Dr Ann Hathaway has shared some additional studies that she has started to include in her most recent bHRT presentations. Unfortunately, the full articles are behind a pay wall. I am providing links to the abstracts, and my interpretation of the full texts (one at a time).

Estradiol-based postmenopausal hormone therapy and risk of cardiovascular and all-cause mortality
Link to abstract

This study looked at the risk of death from coronary artery disease, stroke, and all cause mortality with estradiol use in Finnish women. While the reduction in deaths in estradiol users was statistically significant, the absolute reduction of death may not be clinically significant in my opinion. However, increased risk was not found.

The authors acknowledge the possibility of healthy woman bias in any observational study, and that their findings show an association between hormone therapy and reduction of death, and do not prove causality.

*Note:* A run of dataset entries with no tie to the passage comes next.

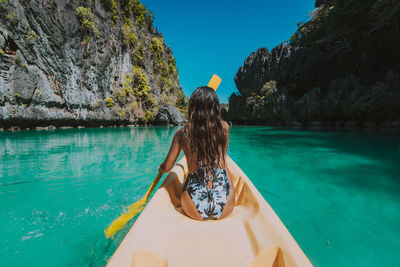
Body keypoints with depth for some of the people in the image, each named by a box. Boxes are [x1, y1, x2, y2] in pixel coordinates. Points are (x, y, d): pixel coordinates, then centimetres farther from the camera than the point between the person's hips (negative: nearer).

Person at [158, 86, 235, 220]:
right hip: (225, 209, 1)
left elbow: (166, 168, 5)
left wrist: (160, 168, 28)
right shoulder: (224, 127, -4)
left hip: (195, 211, 0)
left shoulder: (182, 133, -5)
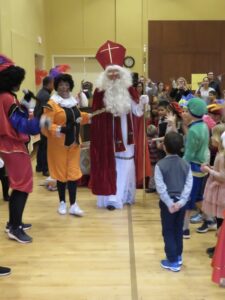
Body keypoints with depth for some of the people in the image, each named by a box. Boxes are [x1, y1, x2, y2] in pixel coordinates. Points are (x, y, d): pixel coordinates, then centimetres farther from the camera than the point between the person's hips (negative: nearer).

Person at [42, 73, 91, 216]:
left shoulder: (73, 101, 9)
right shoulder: (52, 103, -12)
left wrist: (87, 117, 15)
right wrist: (56, 129, -35)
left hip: (74, 142, 6)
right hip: (59, 143, -5)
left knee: (74, 172, 3)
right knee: (61, 172, 6)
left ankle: (73, 205, 7)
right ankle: (62, 203, 22)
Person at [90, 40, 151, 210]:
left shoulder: (128, 89, 1)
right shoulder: (100, 91, -7)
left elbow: (137, 111, 1)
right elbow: (96, 115, -3)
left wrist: (143, 103, -15)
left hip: (126, 135, 3)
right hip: (108, 136, -3)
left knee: (126, 164, 9)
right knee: (110, 165, 0)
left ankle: (125, 195, 21)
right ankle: (112, 198, 3)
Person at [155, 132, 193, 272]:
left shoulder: (160, 165, -11)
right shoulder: (186, 164, -1)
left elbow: (160, 188, -17)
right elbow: (189, 185, -8)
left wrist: (169, 203, -13)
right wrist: (181, 201, -13)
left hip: (167, 202, -4)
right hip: (181, 202, 4)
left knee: (168, 232, 7)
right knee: (179, 230, 18)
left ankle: (173, 262, 12)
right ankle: (178, 257, 31)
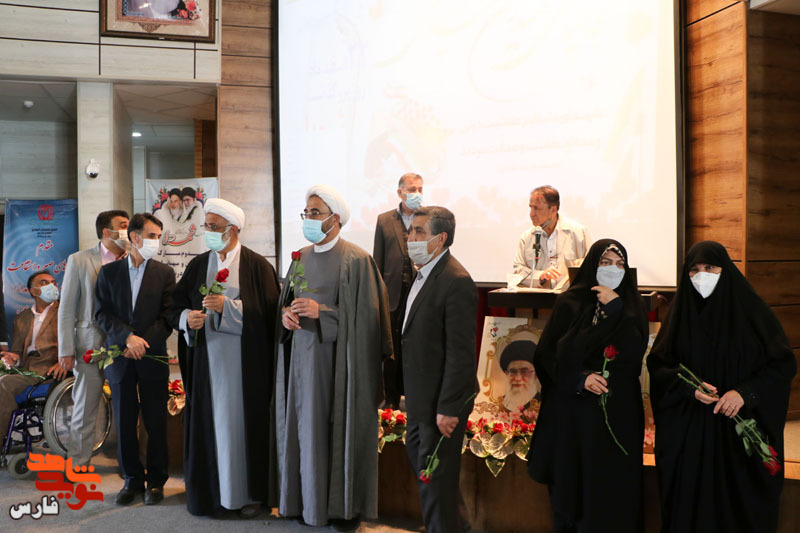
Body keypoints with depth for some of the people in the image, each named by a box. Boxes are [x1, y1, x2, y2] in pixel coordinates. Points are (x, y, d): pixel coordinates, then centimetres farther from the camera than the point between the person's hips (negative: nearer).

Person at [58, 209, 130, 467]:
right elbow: (67, 308, 0)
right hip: (91, 344, -1)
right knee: (85, 409, 8)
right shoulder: (79, 260, 0)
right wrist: (66, 351, -3)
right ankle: (78, 465, 22)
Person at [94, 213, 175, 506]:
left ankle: (156, 480, 17)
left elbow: (168, 316, -2)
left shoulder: (165, 273, 3)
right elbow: (102, 313, 0)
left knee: (156, 423, 3)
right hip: (120, 359, 1)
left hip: (153, 358, -1)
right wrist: (128, 337, -14)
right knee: (124, 423, 8)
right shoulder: (109, 272, 7)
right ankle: (132, 479, 22)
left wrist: (144, 342, -13)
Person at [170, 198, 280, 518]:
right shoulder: (197, 266, 11)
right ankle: (214, 491, 17)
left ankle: (250, 492, 14)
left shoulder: (256, 266, -2)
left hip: (245, 361, -3)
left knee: (245, 420, 1)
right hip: (207, 359, 4)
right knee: (211, 422, 5)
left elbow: (267, 311, -10)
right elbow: (175, 307, 10)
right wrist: (186, 318, -11)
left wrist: (227, 306, -18)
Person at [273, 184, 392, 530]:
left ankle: (345, 505, 19)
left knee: (339, 429, 3)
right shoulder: (301, 258, 10)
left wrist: (320, 311, -20)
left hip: (337, 360, -6)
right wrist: (286, 313, -6)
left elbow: (365, 316, -13)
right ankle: (306, 498, 27)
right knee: (305, 427, 11)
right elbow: (287, 300, 16)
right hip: (302, 358, 6)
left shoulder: (356, 261, -10)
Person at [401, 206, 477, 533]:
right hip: (421, 395, 10)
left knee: (435, 473, 4)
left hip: (441, 398, -10)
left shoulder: (456, 282, -22)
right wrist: (410, 392, 15)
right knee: (417, 455, 23)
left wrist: (448, 408, -23)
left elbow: (461, 354, -24)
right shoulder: (423, 273, 8)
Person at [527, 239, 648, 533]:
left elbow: (635, 353, -11)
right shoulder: (570, 303, 1)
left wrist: (615, 309, -14)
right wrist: (579, 378, -14)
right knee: (571, 481, 7)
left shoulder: (632, 306, 4)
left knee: (612, 486, 2)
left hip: (617, 410, 1)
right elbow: (546, 354, -2)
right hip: (573, 408, 0)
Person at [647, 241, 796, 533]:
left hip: (740, 427, -1)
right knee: (690, 505, 6)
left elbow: (783, 364, -3)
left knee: (740, 502, 6)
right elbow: (657, 364, 4)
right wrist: (688, 386, -13)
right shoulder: (680, 311, 3)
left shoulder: (751, 309, -3)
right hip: (689, 431, 1)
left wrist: (745, 392, -17)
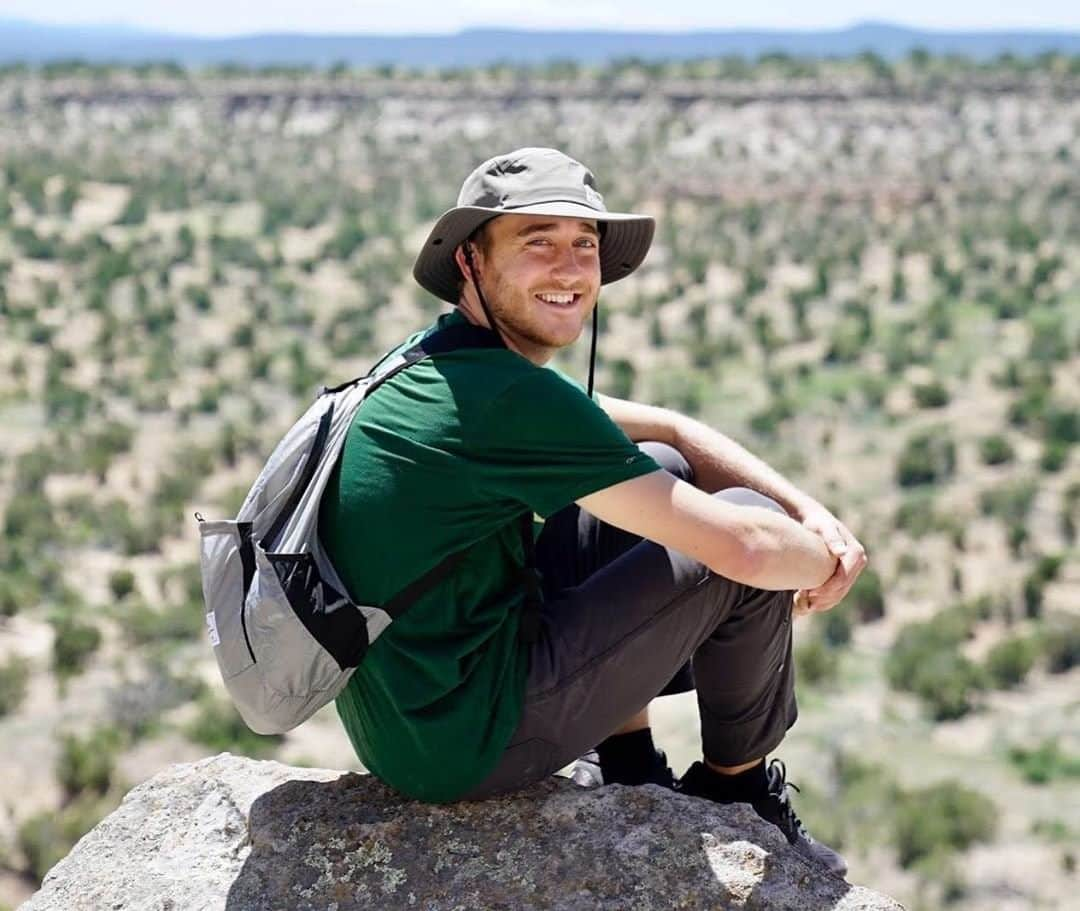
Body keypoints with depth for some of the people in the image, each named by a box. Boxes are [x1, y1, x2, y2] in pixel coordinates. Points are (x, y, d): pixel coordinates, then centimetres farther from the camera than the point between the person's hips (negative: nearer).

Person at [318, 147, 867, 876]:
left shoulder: (437, 363, 8)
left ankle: (633, 774, 24)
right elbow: (743, 548, -21)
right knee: (747, 526, -5)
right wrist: (826, 559, 1)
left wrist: (814, 512, 4)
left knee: (654, 470, 17)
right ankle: (738, 793, 18)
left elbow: (669, 431, 15)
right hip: (465, 744, -10)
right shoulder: (510, 397, -22)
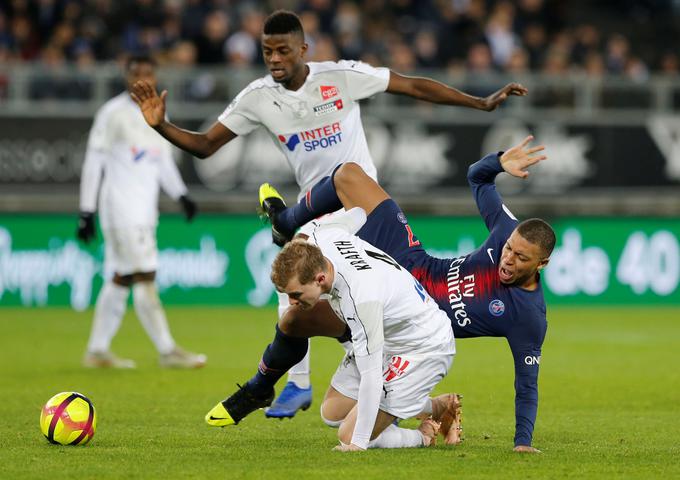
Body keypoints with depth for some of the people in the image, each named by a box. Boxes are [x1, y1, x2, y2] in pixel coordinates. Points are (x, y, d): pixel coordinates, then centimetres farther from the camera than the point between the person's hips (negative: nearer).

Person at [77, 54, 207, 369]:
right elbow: (93, 162, -8)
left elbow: (164, 161, 22)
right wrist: (86, 212, -11)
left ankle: (97, 351, 16)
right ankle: (167, 352, -13)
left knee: (120, 279, 10)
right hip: (121, 210, -8)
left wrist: (181, 195, 6)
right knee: (144, 278, -11)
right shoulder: (113, 113, -7)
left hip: (145, 211, 8)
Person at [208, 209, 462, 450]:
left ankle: (423, 437, 11)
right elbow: (357, 213, 8)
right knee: (332, 414, 15)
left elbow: (370, 376, -34)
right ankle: (436, 407, 26)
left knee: (349, 437, -14)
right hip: (389, 339, 10)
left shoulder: (361, 298, -40)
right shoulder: (322, 238, -17)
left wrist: (358, 443, -28)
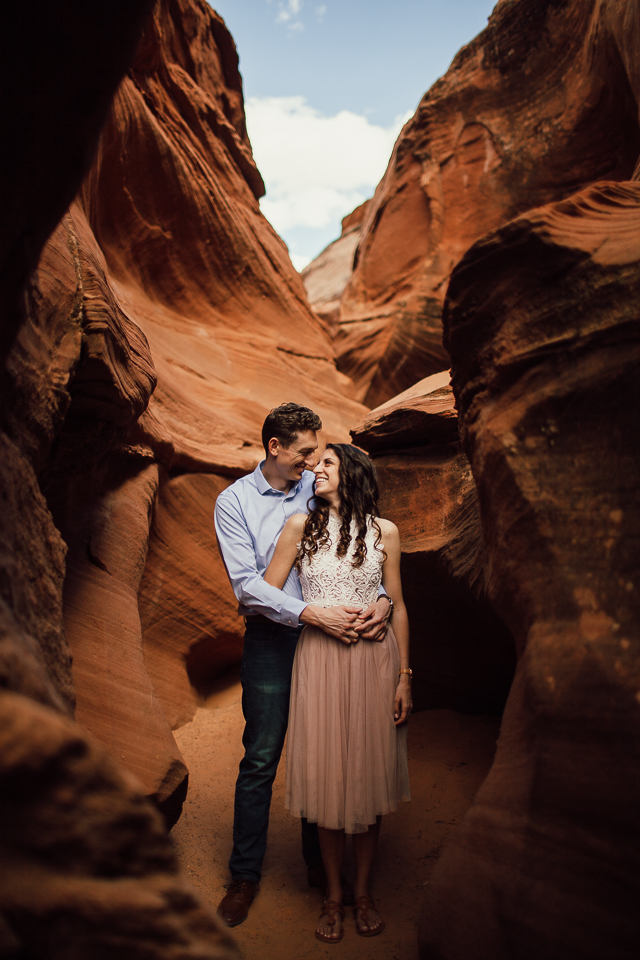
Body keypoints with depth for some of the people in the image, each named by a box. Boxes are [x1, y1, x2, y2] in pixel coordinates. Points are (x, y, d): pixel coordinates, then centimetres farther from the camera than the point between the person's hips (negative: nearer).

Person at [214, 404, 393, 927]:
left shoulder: (321, 490, 3)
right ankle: (246, 874, 24)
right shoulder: (234, 502, -5)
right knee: (261, 759, 5)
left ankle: (319, 862, 33)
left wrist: (383, 598, -16)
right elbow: (247, 584, -13)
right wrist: (312, 613, -23)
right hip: (271, 640, -2)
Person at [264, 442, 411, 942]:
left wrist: (404, 677, 4)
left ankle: (364, 891, 30)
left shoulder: (384, 531, 3)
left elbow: (397, 607, 6)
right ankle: (334, 895, 28)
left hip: (374, 661, 1)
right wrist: (320, 617, -5)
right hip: (320, 661, 0)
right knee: (326, 775, 7)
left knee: (370, 774, 9)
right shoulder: (302, 526, 1)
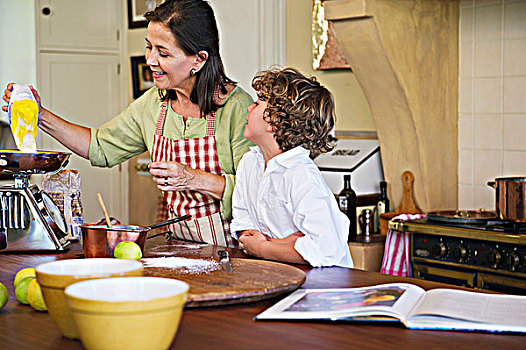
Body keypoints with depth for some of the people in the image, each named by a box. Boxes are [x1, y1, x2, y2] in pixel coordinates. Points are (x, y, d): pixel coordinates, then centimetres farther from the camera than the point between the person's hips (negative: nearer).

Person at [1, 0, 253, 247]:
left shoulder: (237, 107, -14)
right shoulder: (152, 104, 6)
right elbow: (101, 147, 20)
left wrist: (195, 179, -27)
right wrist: (41, 116, 11)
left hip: (232, 250, -5)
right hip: (180, 246, 6)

Most of the women were on oral estradiol, not topical, and still had less mortality. Other studies have shown increased ischemic stroke, DVT (deep vein thrombosis), and PE (pulmonary embolism) on oral estradiol. Links to these studies are on page 40 of this thread. These studies were not looking at an endpoint of death, so the findings may very well be compatible.

The Finnish study linked above showed that risk reductions were comparable in women initiating hormone therapy before age 60 years and at age 60 years or older. This implies that the benefits of hormone therapy may not be limited to a specific window of opportunity in post menopausal women, as theorized.